EXTRACT.
Dabbler Diary – Cathedral Licker

One thing they don’t warn today’s prospective parents about with sufficient urgency is that you’ll have to spend a great many precious weekends going to children’s birthday parties at soft-play areas. Some of these are hellish. Indeed, crouched recently in a padded tunnel amidst the howls of hyped-up and miserable infants I actually said to myself,  “If I’m bad, this is where I’ll go when I die.” I can’t understand why some parents think that two and three year-olds need large, expensive parties in hired venues. Nobody remotely enjoys them, least of all the child in question. Toddlers just want to be surrounded by family and to blow out candles, they don’t need all their little nursery so-called ‘friends’ there ruining it. At the last party we attended the mother was actually in labour throughout proceedings. I’m not kidding. She was having contractions every eight minutes, yet was still fussing about in the chaos, cutting the cake and organising the photographs. When we went to collect our party bag it was down to six minutes. “I just couldn’t miss his birthday party,” she said. I could summon no reply.

SUPPLIED DATA.
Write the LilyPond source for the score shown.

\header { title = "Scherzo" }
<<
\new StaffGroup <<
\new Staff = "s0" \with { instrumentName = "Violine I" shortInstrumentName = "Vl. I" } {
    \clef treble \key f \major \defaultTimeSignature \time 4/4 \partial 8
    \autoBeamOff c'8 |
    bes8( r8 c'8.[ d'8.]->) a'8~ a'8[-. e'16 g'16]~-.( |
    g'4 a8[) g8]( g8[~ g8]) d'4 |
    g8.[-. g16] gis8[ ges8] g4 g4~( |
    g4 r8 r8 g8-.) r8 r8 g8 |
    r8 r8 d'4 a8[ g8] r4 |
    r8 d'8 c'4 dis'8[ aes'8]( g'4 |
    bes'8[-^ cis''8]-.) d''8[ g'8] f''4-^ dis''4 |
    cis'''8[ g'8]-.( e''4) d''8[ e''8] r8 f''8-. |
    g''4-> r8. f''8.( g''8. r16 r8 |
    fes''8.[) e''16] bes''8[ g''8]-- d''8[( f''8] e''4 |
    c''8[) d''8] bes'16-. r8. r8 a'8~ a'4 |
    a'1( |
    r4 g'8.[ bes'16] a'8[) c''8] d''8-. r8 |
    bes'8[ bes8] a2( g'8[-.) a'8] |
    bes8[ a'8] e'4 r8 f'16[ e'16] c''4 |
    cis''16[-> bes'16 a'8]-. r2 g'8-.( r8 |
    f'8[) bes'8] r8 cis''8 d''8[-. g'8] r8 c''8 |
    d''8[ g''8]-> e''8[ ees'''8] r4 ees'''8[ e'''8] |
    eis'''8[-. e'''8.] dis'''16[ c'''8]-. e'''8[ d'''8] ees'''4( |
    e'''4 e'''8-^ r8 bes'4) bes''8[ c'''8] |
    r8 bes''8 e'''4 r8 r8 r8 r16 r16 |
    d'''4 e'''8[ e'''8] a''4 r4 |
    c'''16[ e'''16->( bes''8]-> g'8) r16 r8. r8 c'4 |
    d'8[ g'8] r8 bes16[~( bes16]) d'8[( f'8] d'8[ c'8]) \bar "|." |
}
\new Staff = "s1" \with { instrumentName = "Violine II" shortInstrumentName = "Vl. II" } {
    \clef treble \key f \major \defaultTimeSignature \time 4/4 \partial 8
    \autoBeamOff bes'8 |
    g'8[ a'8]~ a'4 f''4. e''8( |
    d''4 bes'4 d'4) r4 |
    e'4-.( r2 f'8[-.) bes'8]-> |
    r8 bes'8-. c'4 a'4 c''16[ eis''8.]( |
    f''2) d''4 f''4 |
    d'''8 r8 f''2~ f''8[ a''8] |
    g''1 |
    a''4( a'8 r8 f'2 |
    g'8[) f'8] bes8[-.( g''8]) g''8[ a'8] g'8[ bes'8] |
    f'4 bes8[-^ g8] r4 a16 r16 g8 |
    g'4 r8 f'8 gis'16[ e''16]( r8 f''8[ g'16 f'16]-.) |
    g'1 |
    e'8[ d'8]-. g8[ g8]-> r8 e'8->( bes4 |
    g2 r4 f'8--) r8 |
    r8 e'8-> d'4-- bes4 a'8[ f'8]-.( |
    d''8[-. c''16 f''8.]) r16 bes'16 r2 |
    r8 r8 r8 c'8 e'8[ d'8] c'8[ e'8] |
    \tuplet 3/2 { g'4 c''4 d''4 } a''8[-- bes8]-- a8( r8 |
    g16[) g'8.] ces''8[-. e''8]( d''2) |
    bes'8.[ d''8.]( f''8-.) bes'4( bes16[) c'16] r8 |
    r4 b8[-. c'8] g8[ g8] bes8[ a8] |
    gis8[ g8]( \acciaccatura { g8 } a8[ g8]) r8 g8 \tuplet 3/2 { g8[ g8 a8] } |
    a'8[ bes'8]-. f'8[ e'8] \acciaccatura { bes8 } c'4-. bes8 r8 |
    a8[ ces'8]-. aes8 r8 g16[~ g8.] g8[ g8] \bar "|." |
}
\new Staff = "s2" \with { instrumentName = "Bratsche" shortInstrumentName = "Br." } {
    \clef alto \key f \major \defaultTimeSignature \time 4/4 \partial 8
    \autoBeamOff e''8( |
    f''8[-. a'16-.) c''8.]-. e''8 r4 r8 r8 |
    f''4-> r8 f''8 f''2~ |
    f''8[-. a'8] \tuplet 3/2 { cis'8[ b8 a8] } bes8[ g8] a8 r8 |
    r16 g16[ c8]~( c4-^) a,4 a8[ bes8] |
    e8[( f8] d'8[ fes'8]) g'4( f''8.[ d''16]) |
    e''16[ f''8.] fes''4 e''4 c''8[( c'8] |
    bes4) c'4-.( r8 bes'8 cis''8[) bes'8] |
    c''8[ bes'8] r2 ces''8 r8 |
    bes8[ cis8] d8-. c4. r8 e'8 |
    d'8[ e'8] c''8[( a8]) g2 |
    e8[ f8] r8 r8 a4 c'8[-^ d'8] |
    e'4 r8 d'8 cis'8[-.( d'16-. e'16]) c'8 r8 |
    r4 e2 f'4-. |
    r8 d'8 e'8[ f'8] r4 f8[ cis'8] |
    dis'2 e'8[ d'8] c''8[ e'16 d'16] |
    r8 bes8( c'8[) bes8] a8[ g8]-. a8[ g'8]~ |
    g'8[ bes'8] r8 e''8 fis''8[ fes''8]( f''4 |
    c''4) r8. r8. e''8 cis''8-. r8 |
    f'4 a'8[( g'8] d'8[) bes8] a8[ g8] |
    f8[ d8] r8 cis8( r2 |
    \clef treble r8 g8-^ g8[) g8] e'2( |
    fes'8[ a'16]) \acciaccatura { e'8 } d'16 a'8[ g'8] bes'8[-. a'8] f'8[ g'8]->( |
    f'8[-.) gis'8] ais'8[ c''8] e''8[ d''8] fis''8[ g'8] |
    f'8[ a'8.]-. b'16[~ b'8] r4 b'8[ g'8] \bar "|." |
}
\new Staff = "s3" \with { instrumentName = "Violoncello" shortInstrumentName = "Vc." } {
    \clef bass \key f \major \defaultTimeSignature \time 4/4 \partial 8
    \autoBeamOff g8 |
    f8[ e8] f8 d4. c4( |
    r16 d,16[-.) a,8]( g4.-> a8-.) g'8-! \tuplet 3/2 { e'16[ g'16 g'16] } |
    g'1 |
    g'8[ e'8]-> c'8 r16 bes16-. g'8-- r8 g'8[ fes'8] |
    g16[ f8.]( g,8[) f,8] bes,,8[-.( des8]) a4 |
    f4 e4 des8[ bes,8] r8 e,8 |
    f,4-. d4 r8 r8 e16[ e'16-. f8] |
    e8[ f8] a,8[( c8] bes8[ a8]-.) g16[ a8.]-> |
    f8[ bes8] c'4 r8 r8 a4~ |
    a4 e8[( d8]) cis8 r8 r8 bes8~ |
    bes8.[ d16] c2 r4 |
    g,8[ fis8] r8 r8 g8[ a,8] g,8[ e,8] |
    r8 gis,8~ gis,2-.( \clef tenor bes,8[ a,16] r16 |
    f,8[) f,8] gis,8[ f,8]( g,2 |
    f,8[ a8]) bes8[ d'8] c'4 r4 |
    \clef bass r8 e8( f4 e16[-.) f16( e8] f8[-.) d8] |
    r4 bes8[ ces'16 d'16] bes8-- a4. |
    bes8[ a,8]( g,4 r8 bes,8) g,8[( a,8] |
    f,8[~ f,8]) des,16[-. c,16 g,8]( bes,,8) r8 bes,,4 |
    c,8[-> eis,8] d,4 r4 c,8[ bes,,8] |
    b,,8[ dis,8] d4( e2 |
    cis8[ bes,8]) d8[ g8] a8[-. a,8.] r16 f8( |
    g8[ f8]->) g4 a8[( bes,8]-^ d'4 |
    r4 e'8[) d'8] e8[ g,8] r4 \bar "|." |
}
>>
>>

REQUIRED TASK 1.
Answer these questions using the diary entry about children's birthday parties.
(a) At what kind of venue does the writer say many weekends must be spent at parties?
(b) How often was the mother having contractions during the party?
(c) What had that interval reached by the time the party bag was collected?
REQUIRED TASK 2.
Carry on the diary entry about children's birthday parties from the point where it stops.
The listing has no connection to the diary entry.

ANSWER 1.
(a) Soft-play areas.
(b) Every eight minutes.
(c) Six minutes.

ANSWER 2.
***

Last week I suggested Martin Amis no longer really understands the world he’s trying to satirise. If one is baffled and frightened by technology that other people are using, it’s tempting to make judgements about the nature of those people and assume that since they are diverging from oneself (by definition the pinnacle of civilisation) then they must be in a state of soul-corroding decline. I reckon the Boomer generation is the most polarised between techophobes and ‘philes (one key indicator I’ve noticed is that there are those who ‘get’ an absolute basic such as the way files are stored within folders and subfolders in Windows; and those for whom the location of a saved file is essentially a mystery, even if they put it there themselves). I’m not sure the Amis syndrome is inevitable but I did feel a shiver of doom when I found this. Since when has a man completing a video game been worthy of a BBC News story? Are we heading for a time when the sports pages contain Pro Evolution Soccer match reports? In which case, at that point can you please stop the world because
I’m
getting
off.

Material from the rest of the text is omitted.